Chinese buyer of MiaSole to invest in research, keep US workforce.
BEIJING — The Chinese company that bought MiaSole, a California producer of thin-film solar panels, says it can make the emerging technology successful where others have suffered huge losses.
Hanergy Group’s strong finances will help MiaSole invest in research and ride out a downturn in the global solar market, while its links to customers in China and abroad will help build sales, chairman Li Hejun said. Hanergy says it is China’s biggest privately owned renewable energy company, with interests in hydro, wind and solar power.
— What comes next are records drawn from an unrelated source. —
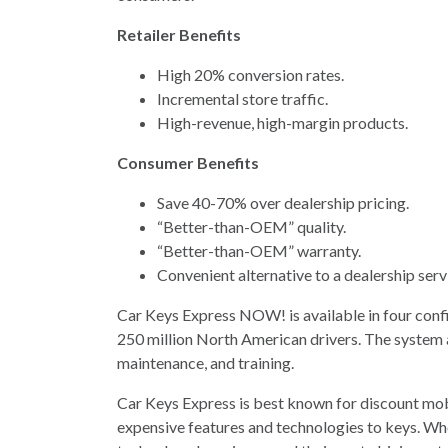
Retailer Benefits
High 20% conversion rates.
Incremental store traffic.
High-revenue, high-margin products.
Consumer Benefits
Save 40-70% over dealership pricing.
“Better-than-OEM” quality.
“Better-than-OEM” warranty.
Convenient alternative to a dealership ser
Car Keys Express NOW! is available in four conf
250 million North American drivers. The system a
maintenance, and training.
Car Keys Express is best known for discount mo
expensive features and technologies to keys. W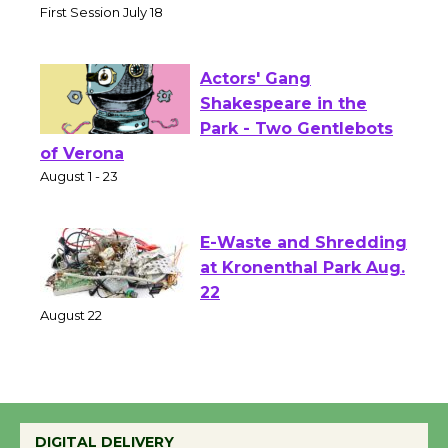
Senior Center
First Session July 18
Actors' Gang
Shakespeare in the
Park - Two Gentlebots
of Verona
August 1 - 23
E-Waste and Shredding
at Kronenthal Park Aug.
22
August 22
Emersion Music to
Perform 'Currents'
DIGITAL DELIVERY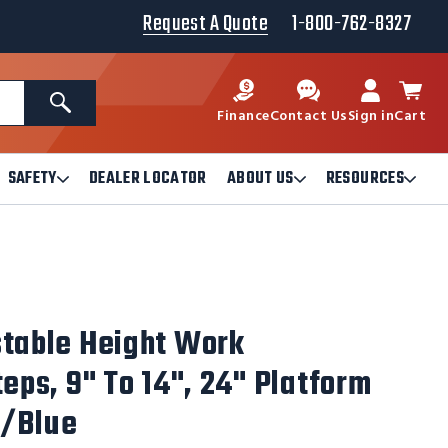
Request A Quote
1-800-762-8327
Search
Finance
Contact Us
Sign in
Cart
SAFETY
DEALER LOCATOR
ABOUT US
RESOURCES
Open
Open
Ope
Safety
About
Reso
Submenu
Us
Sub
Submenu
stable Height Work
teps, 9" To 14", 24" Platform
w/Blue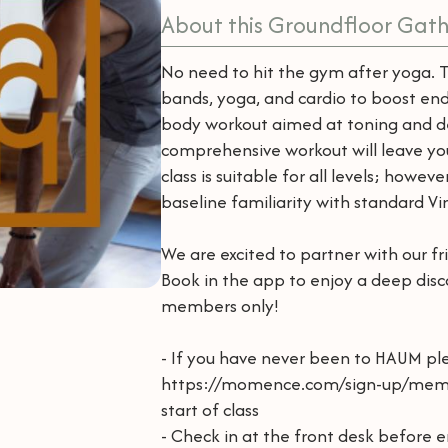
About this Groundfloor Gath
No need to hit the gym after yoga. 
bands, yoga, and cardio to boost endu
body workout aimed at toning and def
comprehensive workout will leave you
class is suitable for all levels; howe
baseline familiarity with standard V
We are excited to partner with our fr
Book in the app to enjoy a deep disco
members only!
- If you have never been to HAUM p
https://momence.com/sign-up/mem
start of class
- Check in at the front desk before e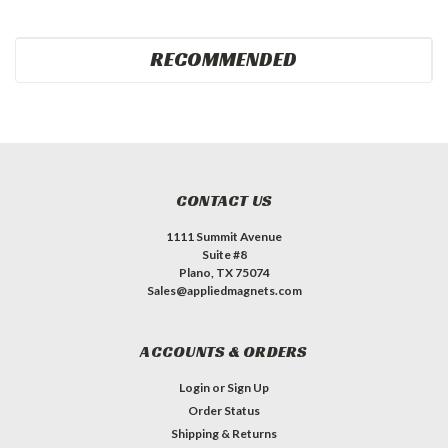
RECOMMENDED
CONTACT US
1111 Summit Avenue
Suite #8
Plano, TX 75074
Sales@appliedmagnets.com
ACCOUNTS & ORDERS
Login
or
Sign Up
Order Status
Shipping & Returns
MiaSole, in Santa Clara, Calif., was one of several well-funded US startups that invested in thin film, which is more efficient than traditional silicon cells. But they struggled after a plunge in prices of silicon cells due to a glut of supply from China hurt sales of the new technology. Producers including Solyndra, Beacon Power and Abound Solar filed for bankruptcy.
Hanergy bought MiaSole late last year from venture capital firms that financed it. The sale formally closed Jan. 8.
The acquisition reflects a growing trend for Chinese companies, flush with cash from the country’s boom, to speed their development by acquiring foreign technology and brands in industries from computers to cars to tourism.
Hanergy has pledged to retain MiaSole’s US workforce of about 100 people. Li said the Chinese owner will invest in research and hire additional American staff.
Last June, Hanergy also bought a German thin-film producer, Solibro, a unit of bankrupt solar panel maker Q-Cells.
Li, who founded Hanergy in 1994 to build and operate hydroelectric dams, declined to specify how much it paid for MiaSole but said it was about one-tenth of the initial $1.2 billion asking price. News reports last year put the price at $30 million, but Li said that was only what Hanergy agreed to repay to MiaSole’s creditors as part of the purchase.
MiaSole’s backers invested more than $550 million in the company.
Producers of solar equipment were battered by a collapse in prices in 2009-10 after Chinese government grants and other support encouraged hundreds of small producers to flood into the market over the past decade.
China’s biggest producers of silicon cells have reported hundreds of millions of dollars in losses. Smaller producers have closed and industry analysts expect more mergers and bankruptcies as Beijing tries to reduce overcapacity.